EXERCISE OBJECTIVE: Report each line below that contains the string "McKinley", copying every such line in full.

Saved data entries:
=== Section Start ===

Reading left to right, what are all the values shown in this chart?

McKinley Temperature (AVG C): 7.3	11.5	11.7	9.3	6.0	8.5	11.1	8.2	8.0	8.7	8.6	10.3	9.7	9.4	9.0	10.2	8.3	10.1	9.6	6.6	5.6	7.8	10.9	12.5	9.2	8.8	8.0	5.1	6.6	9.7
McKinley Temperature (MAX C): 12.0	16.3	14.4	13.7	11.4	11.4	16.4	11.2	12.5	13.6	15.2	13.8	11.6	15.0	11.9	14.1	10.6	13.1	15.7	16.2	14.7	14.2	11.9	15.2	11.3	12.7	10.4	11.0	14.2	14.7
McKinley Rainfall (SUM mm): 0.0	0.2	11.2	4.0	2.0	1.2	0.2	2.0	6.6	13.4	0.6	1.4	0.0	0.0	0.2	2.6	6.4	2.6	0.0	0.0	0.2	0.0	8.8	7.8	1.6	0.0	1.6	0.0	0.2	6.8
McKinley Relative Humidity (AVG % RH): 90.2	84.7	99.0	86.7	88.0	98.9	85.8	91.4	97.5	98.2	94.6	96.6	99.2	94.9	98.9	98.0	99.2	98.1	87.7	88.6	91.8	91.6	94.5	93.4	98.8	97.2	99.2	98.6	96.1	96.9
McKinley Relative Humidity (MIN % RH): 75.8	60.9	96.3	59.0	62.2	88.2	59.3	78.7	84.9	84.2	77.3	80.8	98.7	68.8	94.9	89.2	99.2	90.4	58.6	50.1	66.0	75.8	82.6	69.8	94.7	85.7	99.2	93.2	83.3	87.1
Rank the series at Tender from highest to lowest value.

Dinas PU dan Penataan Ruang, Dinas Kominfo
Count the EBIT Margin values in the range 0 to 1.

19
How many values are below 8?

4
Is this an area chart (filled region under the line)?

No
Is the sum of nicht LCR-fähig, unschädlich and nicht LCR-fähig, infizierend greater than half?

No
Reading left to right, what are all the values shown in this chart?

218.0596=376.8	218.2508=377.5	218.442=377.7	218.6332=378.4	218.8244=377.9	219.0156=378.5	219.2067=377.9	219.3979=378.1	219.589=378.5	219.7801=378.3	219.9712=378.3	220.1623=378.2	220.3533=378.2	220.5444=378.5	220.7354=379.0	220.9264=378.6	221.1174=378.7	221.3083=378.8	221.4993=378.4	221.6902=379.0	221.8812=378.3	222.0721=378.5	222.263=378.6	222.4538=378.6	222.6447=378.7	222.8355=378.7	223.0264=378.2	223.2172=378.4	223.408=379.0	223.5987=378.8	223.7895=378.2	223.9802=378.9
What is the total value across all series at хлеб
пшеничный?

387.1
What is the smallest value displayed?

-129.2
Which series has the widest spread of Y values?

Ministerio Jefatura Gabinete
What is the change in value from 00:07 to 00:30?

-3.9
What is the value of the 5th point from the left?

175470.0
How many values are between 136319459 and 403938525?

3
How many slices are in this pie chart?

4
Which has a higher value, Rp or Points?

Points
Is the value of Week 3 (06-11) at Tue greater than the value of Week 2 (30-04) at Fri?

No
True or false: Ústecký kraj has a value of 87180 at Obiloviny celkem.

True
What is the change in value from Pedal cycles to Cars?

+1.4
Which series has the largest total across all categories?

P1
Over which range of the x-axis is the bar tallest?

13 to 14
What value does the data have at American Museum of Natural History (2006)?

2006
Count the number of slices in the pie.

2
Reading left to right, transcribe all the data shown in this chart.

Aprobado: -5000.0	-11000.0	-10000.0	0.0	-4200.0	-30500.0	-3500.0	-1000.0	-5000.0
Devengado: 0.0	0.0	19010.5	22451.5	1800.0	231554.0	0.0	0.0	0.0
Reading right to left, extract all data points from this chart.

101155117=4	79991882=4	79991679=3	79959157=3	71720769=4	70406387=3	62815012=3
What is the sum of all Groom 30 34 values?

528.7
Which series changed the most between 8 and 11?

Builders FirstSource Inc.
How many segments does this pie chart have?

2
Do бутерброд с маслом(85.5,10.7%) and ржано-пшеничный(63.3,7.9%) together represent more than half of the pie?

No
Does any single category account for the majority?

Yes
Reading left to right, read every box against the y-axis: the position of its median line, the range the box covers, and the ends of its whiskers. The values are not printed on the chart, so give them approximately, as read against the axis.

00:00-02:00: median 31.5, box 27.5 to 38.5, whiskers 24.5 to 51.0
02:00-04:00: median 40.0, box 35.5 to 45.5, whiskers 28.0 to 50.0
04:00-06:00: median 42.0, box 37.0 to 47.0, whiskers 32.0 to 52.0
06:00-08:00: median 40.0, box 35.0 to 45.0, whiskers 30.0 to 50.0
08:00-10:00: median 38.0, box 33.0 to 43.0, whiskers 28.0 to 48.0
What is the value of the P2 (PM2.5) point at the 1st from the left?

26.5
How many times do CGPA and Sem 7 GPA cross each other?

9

=== Section End ===

RESPONSE BOX:
McKinley Temperature (AVG C): 7.3	11.5	11.7	9.3	6.0	8.5	11.1	8.2	8.0	8.7	8.6	10.3	9.7	9.4	9.0	10.2	8.3	10.1	9.6	6.6	5.6	7.8	10.9	12.5	9.2	8.8	8.0	5.1	6.6	9.7
McKinley Temperature (MAX C): 12.0	16.3	14.4	13.7	11.4	11.4	16.4	11.2	12.5	13.6	15.2	13.8	11.6	15.0	11.9	14.1	10.6	13.1	15.7	16.2	14.7	14.2	11.9	15.2	11.3	12.7	10.4	11.0	14.2	14.7
McKinley Rainfall (SUM mm): 0.0	0.2	11.2	4.0	2.0	1.2	0.2	2.0	6.6	13.4	0.6	1.4	0.0	0.0	0.2	2.6	6.4	2.6	0.0	0.0	0.2	0.0	8.8	7.8	1.6	0.0	1.6	0.0	0.2	6.8
McKinley Relative Humidity (AVG % RH): 90.2	84.7	99.0	86.7	88.0	98.9	85.8	91.4	97.5	98.2	94.6	96.6	99.2	94.9	98.9	98.0	99.2	98.1	87.7	88.6	91.8	91.6	94.5	93.4	98.8	97.2	99.2	98.6	96.1	96.9
McKinley Relative Humidity (MIN % RH): 75.8	60.9	96.3	59.0	62.2	88.2	59.3	78.7	84.9	84.2	77.3	80.8	98.7	68.8	94.9	89.2	99.2	90.4	58.6	50.1	66.0	75.8	82.6	69.8	94.7	85.7	99.2	93.2	83.3	87.1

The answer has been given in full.